When VUHS has calculated GPAs, it has not used the original numerical grade, Webbley said, but the translated value. Therefore, a 93 had the same value to a student as a 96 — both were 4.0s when averaged. Similarly, 83s equaled 86s, 77s equaled 79s, etc. 
Webbley told parents when the new calculations were applied to the top 30 senior students, all 30 moved in the rankings.
That change sparked some concern.
“It is a bit disturbing that so many students’ scores and placements changed when comparing the old and new systems,” Delaney wrote.
But Webbley said he was surprised when he realized the GPAs were not based on the original numerical grades, as the new GPAs will be. Students with 96s will do better than students with 93s in the new system, for example, he said, and that’s as it should be.
“I definitely see that as a fairness issue,” he said. “Because we clustered in the old system … the kids at the lower end of that cluster, consistently, when you recalculate under the new system, his grade will drop slightly … If they’re at the high end of the clusters consistently throughout their grades, get a lot of B-pluses, get a lot of A-pluses, things like that, they actually do better under the new system than the old system. It’s more accurate.”
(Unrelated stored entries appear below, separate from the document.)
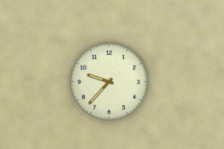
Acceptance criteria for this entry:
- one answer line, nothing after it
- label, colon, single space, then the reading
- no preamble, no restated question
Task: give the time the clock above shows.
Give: 9:37
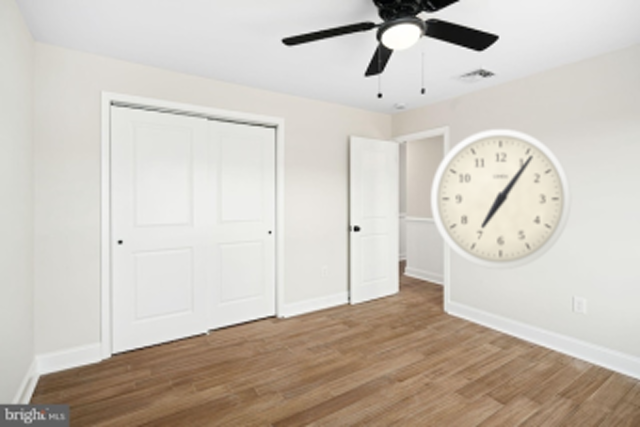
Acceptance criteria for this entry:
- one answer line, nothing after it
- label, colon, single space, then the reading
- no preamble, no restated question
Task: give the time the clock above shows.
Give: 7:06
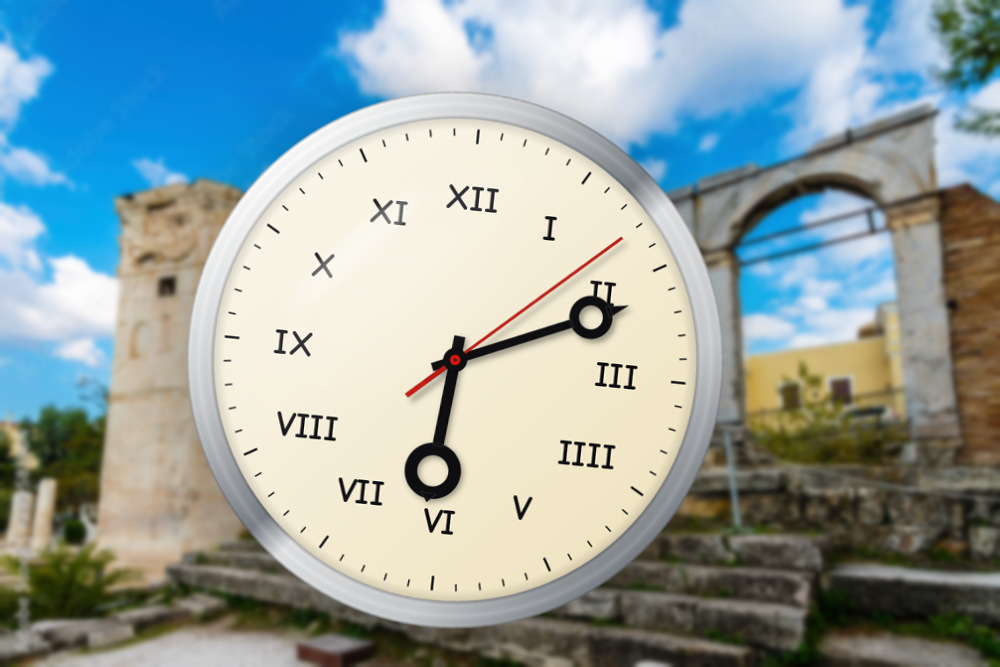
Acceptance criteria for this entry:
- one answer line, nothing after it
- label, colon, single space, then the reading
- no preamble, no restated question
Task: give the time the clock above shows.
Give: 6:11:08
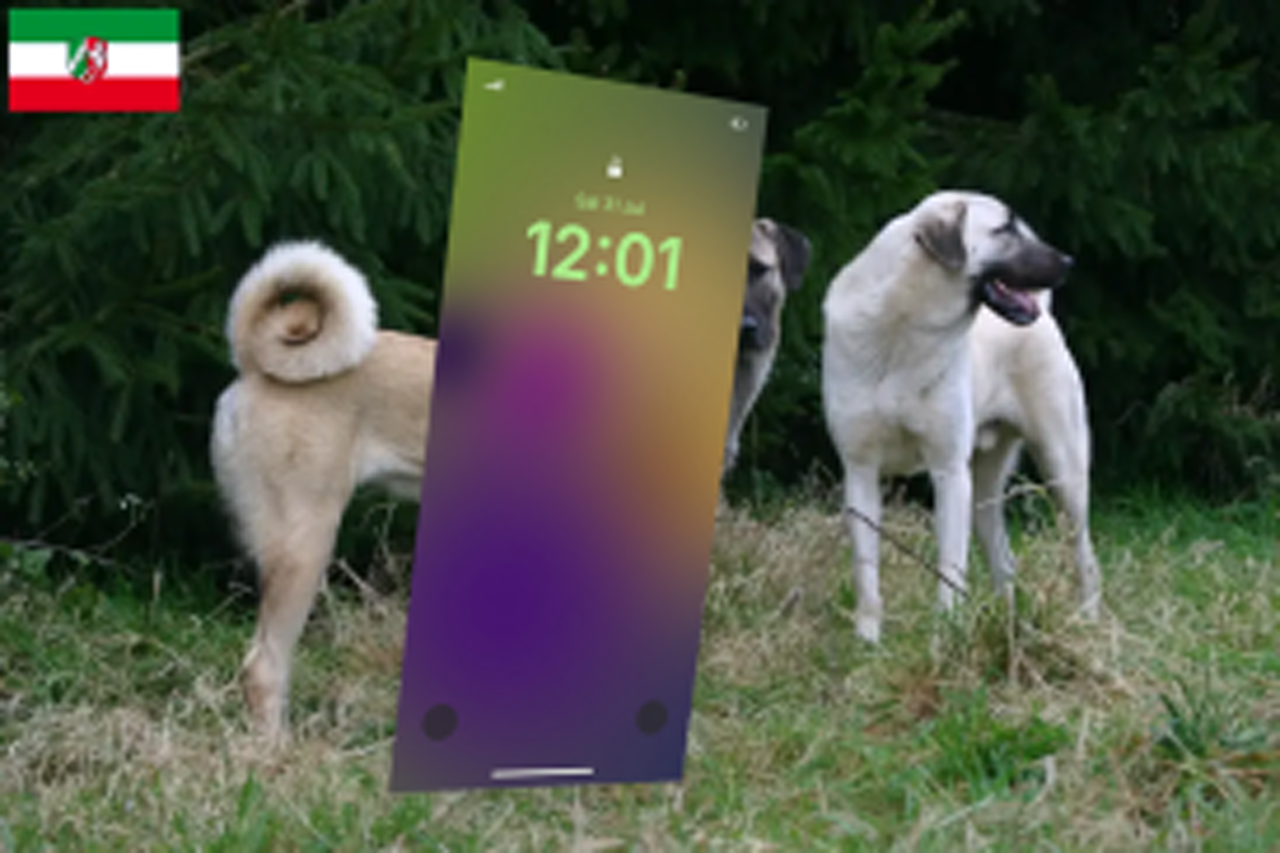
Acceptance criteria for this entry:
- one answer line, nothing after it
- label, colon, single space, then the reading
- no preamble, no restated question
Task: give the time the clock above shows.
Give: 12:01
One result of the current debate will be regular repeats of the Oct. 3 meeting with Webbley, which he hopes will be as well attended. Webbley said he didn’t mind being on the hot seat if parents show that level of concern.
“It was great, and we made a pledge we’re going to continue doing it on a monthly basis,” he said. 
Kerschner believes more meetings like last week’s will help parents and students deal with change as VUHS continues to look to raise the bar.  
“I think people came away more informed, and I felt the tension level was reduced. I don’t know if it’s completely solved,” Kerschner said. “There are a lot of changes going forward.”